**BRANO DI TESTO**
◇ ◇ ◇ ◇

Il fatto che a un anno di distanza lo stesso giudice che aveva sentenziato contro Big G, considerandolo un monopolista, abbia utilizzato delle contromisure a dir poco deboli, è una conferma di come le regole sull’anticoncorrenza possano rappresentare uno strumento inefficace per cambiare le regole del mercato

!uella di Google non è una vittoria solo contro il governo americano, ma più in generale contro un approccio. La sentenza con cui è stata respinta la causa mossa contro il colosso di Mountain View sulla sua presunta attività di monopolio, per cui la richiesta era quella di cedere Chrome e il sistema operativo Android, ha permesso a Big G di compiere un balzo in borsa e di tracciare la strada per il futuro: come scrive il Wall Street Journal, l’antitrust fa fatica a stare dietro alla tecnologia.

Sebbene il giudice Amit Mehta – lo stesso che un anno fa aveva giudicato Google un monopolista – abbia constatato delle irregolarità, obbligando Google a stipulare accordi esclusivi per la distribuzione dei suoi servizi chiave (tra cui la ricerca web, Chrome e il software di intelligenza artificiale Gemini) e a condividere alcuni dati del motore di ricerca con i concorrenti per permettergli di migliorare le loro prestazioni, allo stesso tempo riconosce che il governo americano “ha esagerato nel chiedere la cessione forzata di queste risorse chiave, che Google non ha utilizzato per attuare alcuna restrizione illegale”. Con la comparsa di nuovi attori del calibro di Open AI e Perplexity, il mercato, sostiene il giudice, è cambiato rispetto a quando era stata intentata la causa, nel 2020. Cinque anni possono sembrare un lasso di tempo breve, ma in termini tecnologici si tratta di un’era geologica.

◇ ◇ ◇ ◇

**CONSEGNA A**
Riassumi in due frasi il brano sulla causa antitrust contro Google.
**CONSEGNA B**
Riprendi il brano sulla causa antitrust contro Google, proseguendo subito dopo la sua ultima frase.

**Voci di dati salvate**

◇ ◇ ◇ ◇

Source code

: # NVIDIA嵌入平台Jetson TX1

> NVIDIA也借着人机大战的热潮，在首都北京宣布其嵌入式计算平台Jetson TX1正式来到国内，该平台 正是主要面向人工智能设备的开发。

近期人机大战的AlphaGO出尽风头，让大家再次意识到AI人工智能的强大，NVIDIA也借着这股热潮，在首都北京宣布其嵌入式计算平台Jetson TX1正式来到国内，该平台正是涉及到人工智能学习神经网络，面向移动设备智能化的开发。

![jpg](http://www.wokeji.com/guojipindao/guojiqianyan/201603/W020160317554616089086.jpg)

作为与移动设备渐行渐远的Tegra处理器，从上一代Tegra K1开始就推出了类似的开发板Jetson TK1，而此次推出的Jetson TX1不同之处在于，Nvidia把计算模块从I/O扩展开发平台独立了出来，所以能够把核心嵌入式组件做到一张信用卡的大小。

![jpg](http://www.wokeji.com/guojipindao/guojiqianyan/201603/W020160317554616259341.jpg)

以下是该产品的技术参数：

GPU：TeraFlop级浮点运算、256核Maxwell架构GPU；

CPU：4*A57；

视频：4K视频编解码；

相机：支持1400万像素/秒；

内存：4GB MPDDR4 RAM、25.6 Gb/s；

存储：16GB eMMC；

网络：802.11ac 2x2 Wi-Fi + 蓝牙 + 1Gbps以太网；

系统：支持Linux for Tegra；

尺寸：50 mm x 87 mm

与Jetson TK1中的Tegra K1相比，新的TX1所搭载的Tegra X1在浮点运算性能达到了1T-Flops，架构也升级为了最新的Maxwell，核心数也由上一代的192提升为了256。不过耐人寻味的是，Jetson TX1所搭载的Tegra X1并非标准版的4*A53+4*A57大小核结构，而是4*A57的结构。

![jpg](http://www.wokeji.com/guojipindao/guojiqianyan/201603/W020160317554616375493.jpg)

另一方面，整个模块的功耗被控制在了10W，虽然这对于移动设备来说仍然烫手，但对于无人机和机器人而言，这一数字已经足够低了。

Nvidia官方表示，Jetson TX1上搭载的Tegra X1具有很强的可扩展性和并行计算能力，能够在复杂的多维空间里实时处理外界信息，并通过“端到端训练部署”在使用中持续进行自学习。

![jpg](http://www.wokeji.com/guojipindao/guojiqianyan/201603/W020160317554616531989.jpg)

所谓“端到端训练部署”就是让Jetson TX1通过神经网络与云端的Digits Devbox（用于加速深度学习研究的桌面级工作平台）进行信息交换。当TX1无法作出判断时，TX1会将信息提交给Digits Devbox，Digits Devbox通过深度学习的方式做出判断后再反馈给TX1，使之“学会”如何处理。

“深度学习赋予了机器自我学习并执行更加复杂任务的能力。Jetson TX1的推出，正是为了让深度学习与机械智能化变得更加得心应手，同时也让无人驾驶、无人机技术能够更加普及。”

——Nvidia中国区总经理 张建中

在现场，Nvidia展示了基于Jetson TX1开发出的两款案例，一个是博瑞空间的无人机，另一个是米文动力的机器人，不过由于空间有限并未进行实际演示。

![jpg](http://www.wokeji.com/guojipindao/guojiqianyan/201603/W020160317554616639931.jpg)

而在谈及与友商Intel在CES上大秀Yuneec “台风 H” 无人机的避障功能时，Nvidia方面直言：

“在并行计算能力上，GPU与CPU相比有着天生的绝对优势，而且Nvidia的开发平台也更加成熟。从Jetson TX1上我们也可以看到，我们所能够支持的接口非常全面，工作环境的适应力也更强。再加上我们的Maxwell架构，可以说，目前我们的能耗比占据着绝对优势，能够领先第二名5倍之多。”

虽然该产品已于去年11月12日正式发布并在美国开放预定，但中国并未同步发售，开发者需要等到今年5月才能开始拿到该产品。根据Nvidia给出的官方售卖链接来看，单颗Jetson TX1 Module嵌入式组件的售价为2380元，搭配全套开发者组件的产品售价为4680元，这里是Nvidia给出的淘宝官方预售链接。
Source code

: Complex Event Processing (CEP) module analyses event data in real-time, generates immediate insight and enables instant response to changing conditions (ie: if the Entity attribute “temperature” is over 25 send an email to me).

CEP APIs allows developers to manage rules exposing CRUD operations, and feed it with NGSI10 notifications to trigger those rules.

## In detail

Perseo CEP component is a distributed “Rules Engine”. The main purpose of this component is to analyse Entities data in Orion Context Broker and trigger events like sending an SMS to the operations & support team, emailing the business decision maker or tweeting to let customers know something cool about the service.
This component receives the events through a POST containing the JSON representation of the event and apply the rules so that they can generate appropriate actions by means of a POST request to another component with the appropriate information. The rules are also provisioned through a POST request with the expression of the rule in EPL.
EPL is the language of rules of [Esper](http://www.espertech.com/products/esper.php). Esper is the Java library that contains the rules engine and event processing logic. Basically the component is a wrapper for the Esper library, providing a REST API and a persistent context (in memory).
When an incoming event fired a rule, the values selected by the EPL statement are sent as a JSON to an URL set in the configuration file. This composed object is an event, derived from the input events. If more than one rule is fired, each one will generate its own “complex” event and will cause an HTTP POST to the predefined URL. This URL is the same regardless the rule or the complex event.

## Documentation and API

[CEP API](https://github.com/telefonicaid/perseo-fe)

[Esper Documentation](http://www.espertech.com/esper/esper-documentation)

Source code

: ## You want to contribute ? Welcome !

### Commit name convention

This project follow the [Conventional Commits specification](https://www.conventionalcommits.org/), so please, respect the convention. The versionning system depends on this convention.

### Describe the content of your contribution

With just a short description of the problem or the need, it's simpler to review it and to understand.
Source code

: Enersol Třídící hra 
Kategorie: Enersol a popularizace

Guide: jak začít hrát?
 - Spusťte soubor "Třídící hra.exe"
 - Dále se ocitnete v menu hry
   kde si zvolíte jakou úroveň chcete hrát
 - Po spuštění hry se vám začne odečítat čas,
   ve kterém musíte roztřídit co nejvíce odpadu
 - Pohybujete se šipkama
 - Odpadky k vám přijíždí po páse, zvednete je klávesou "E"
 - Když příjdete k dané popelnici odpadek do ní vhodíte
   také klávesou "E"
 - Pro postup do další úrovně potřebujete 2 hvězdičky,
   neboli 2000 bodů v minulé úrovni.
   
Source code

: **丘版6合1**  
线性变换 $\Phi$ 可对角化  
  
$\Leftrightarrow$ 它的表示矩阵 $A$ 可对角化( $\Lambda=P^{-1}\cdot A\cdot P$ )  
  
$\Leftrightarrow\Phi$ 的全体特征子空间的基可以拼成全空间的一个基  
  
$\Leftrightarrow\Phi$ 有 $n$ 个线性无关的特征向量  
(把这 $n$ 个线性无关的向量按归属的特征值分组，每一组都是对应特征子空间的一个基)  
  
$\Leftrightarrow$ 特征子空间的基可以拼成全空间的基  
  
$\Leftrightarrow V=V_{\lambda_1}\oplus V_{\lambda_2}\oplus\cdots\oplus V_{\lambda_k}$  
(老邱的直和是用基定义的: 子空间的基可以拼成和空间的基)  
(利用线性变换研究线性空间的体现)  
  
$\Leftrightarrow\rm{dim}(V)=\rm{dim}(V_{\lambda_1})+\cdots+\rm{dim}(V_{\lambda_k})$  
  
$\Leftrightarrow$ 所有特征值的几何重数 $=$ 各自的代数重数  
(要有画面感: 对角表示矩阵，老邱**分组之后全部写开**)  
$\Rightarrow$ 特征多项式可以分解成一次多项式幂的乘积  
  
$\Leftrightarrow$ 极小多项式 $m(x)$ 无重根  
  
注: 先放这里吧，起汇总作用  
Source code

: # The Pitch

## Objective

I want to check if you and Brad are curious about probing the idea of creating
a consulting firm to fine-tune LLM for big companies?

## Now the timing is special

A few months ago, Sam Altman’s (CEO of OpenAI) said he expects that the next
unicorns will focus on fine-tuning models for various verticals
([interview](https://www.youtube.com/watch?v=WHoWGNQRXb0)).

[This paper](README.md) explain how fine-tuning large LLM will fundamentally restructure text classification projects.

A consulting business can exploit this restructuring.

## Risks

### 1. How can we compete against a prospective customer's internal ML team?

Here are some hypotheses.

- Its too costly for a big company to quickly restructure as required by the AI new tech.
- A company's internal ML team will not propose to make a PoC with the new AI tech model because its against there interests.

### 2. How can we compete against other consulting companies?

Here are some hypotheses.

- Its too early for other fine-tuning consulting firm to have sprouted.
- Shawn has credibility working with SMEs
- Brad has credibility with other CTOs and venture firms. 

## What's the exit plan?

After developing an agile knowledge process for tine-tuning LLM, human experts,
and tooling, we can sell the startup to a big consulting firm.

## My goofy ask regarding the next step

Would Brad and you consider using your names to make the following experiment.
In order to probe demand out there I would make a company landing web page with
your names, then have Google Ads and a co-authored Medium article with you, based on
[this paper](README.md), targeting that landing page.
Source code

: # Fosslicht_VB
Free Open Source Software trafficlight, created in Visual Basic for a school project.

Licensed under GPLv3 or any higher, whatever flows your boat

◇ ◇ ◇ ◇

**SOLUZIONE A**
Il giudice Amit Mehta ha respinto la richiesta del governo americano di far cedere a Google Chrome e il sistema operativo Android, ritenendo che il governo avesse esagerato e che dal 2020 il mercato fosse cambiato con l'arrivo di attori come Open AI e Perplexity. La sentenza ha fatto compiere a Google un balzo in borsa e, secondo il brano, conferma che le regole sull'anticoncorrenza possono essere uno strumento inefficace e che l'antitrust fa fatica a stare dietro alla tecnologia.

**SOLUZIONE B**
Soprattutto, spiega un esperto antitrust al Wsj, “la nostra legge si concentra sul danno e non sul potere”. Le regole sull’anticoncorrenza non sono “un buon strumento per la deconcentrazione generale dei mercati o per lo smantellamento dei monopoli, a meno che non siano stati acquisiti con condotte illegali”. Lo dimostra la sentenza stessa. Uno degli aspetti più problematici era il fatto che Google aveva pagato 20 miliardi dollari ad Apple lo scorso anno affinché installasse il suo motore di ricerca come predefinito ed esclusivo negli iPhone, cosa che non potrà continuare a fare. Ma in base a quanto deciso dal giudice Mehta potrà continuare a farlo per rimanere motore di ricerca predefinito. Un cambiamento gattopardiano, che alla fine lascia le cose sostanzialmente nello stesso posto – o comunque le sposta di poco.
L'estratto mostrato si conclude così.